Mayor shaking up Coulee Dam ambulance service
In the wake of state inspections and allegations of harassment and retaliation, the mayor of Coulee Dam has ordered immediate changes in the town’s paid volunteer ambulance service, some of which have sparked threats of EMTs purposely not responding, he said.
The state Department of Health inspected the ambulance May 8 at the invitation of Mayor Greg Wilder and found a dozen “areas of non-compliance” with state law and standards.
Those were detailed in a letter to Fire Chief Robert Jackson dated May 14. Issues cited ranged from candy bars on the floor of the driver’s compartment to a heart defibrillator that doesn’t work, with a red “X” indicator that was covered up. They included “substantial dirt and debris on floor and shelves” of the ambulance, disorganized equipment compartments, missing splints, and the vehicle’s license mounted on the windshield.
Devices for delivering oxygen to patients were stored in a small cabinet where access “takes additional time during time critical events,” they reported.
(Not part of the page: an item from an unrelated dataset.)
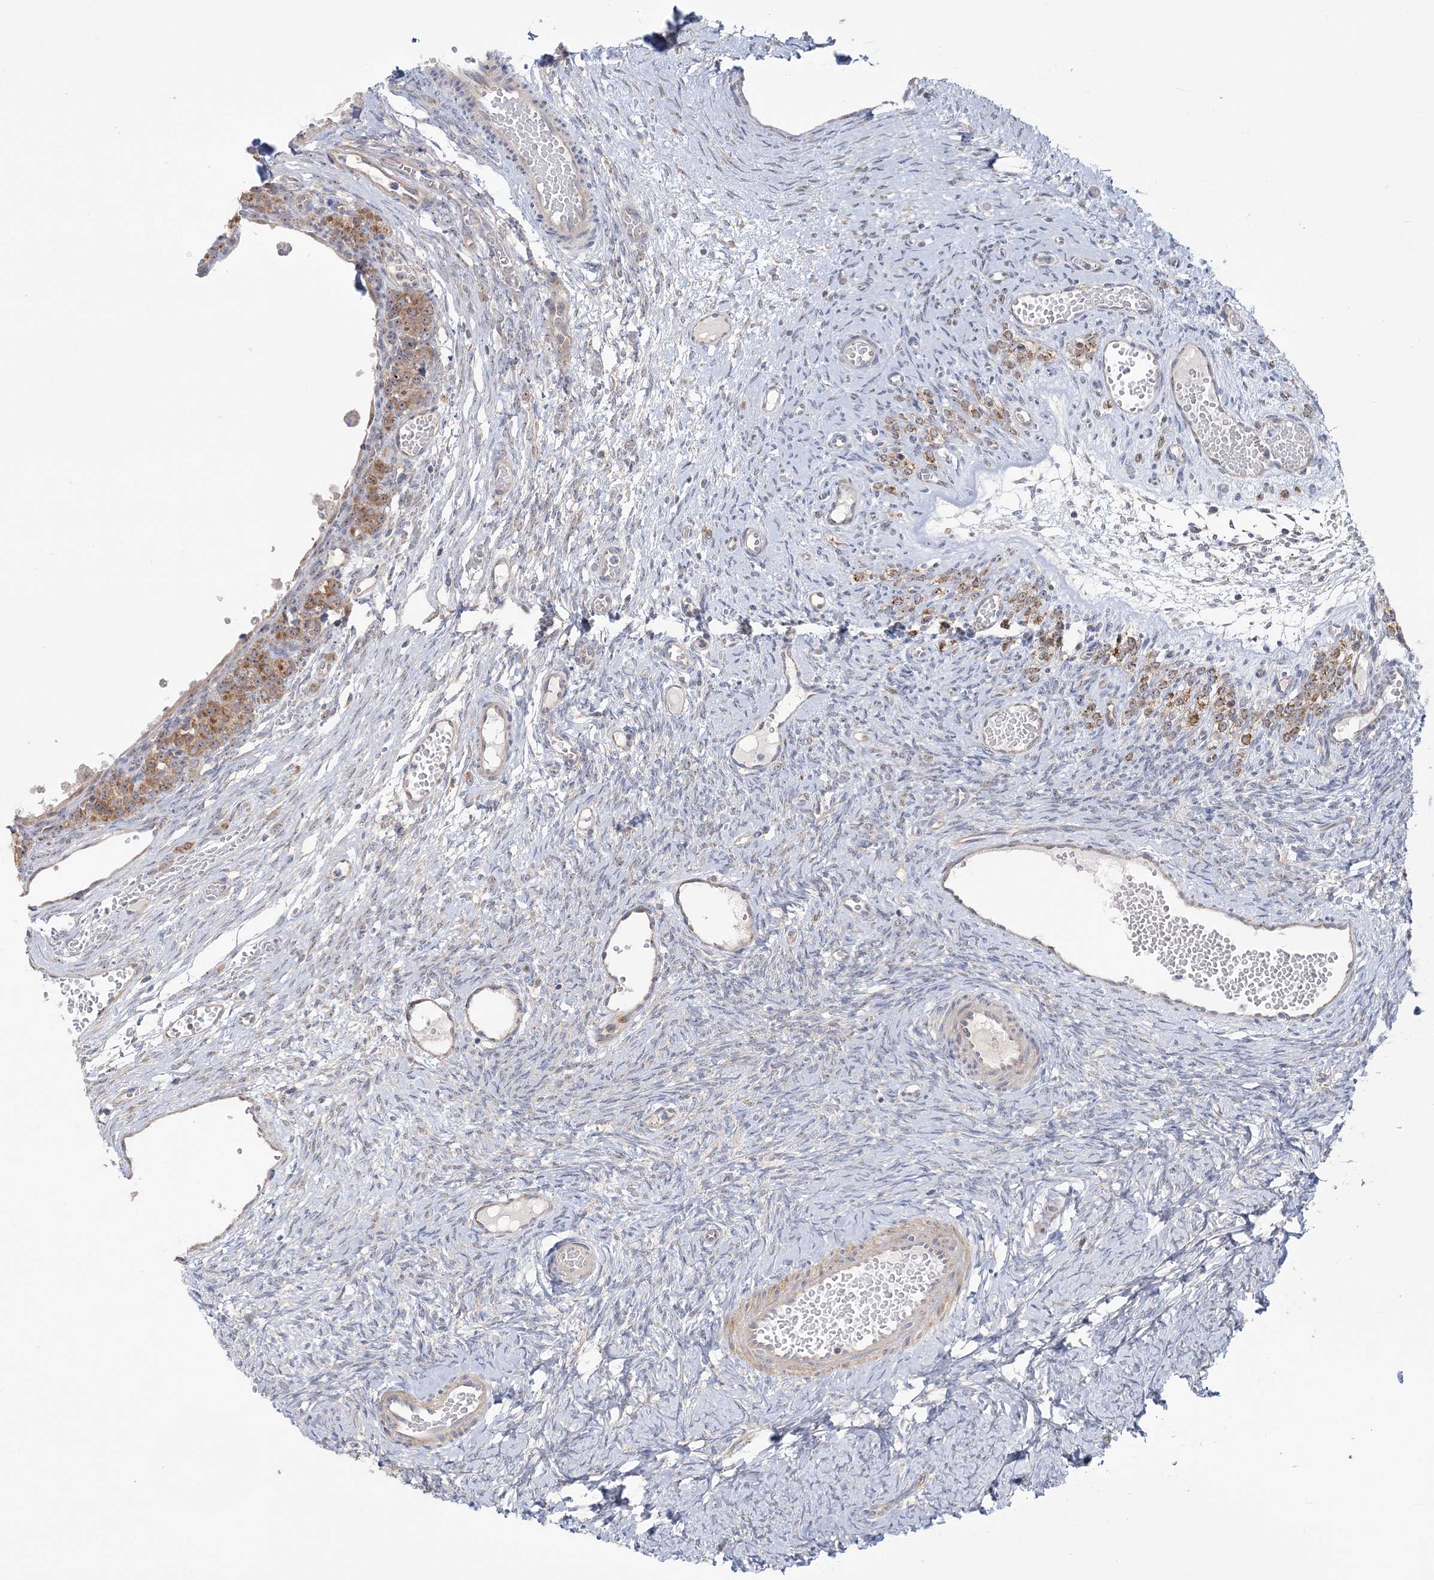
{"staining": {"intensity": "weak", "quantity": "<25%", "location": "cytoplasmic/membranous"}, "tissue": "ovary", "cell_type": "Ovarian stroma cells", "image_type": "normal", "snomed": [{"axis": "morphology", "description": "Adenocarcinoma, NOS"}, {"axis": "topography", "description": "Endometrium"}], "caption": "This is an immunohistochemistry (IHC) micrograph of benign ovary. There is no expression in ovarian stroma cells.", "gene": "MMADHC", "patient": {"sex": "female", "age": 32}}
Inspectors also noted that the ambulance department sometimes allows non-certified individuals to staff the ambulance, and that EMTs don’t have access to locked-up supplies they need to restock it after a run.
When they visited May 8, inspectors could not access emergency medical service training records, personnel certification records, supply records, or vehicle maintenance records.
But records they could access indicated that the ambulance did not meet state response time requirements 43 percent of the time.
EMS Section Supervisor Michael C. Lopez of the Office of Community Health Systems told the fire department to develop a corrective action plan by June 15, but fix that defibrillator, “a clear patient safety issue,” by this Friday.
In his May 16 directive to Jackson, however, the mayor set tighter deadlines, requiring a temporary replacement defibrillator by Tuesday, May 20. He also ordered replacement of a “clearly defective” gurney by Tuesday and told Jackson to give emergency medical technicians access to supplies by Monday. EMT certificates had to be on file by May 21 or they would be dropped from the program.
Progress has already been made, according to an email to Wilder from Rick Paris, Grant County EMS Council chair.
“… It is my knowledgeable opinion that the ambulance is in a useable state and addresses most of the equipment concerns stated in the State's letter,” Paris wrote after a meeting on Sunday at the Coulee Dam fire station.
Wilder said Okanogan County dispatch records gave him concerns about response times and protocols.
“These issues and matters alone give me great pause and concern,” he wrote in the memo to Jackson, “however, when they are combined with past and recent EMT claims of harassment and retaliation, they reach the need for immediate action and resolution. It is apparent that our community is at serious risk …”
Wilder’s “harassment” reference was to a 2012 investigation instigated by an anonymous EMT’s claims of a hostile work environment. The investigation centered around then ambulance Lieutenant Ben Alling. The investigation conducted by the town’s insurance company resulted in a finding by then-Mayor Quincy Snow that there was no cause for action, Wilder said.
Alling was not available for comment.
A new formal complaint against the town has been filed alleging concerted retaliation against the EMT who filed the earlier complaint. That investigation started a couple weeks ago, Wilder said.
Wilder said Tuesday he had removed EMT Deborah Jimenez from her position as ambulance director after she told him she would not respond to an ambulance call to which the complaining EMT was also responding, and that five other EMTs in the department would take the same stance.
Wilder said that stance is unprofessional and places citizens at risk. He said he was prepared to rebuild the service with all new personnel if necessary, but he doesn’t believe it will come to that.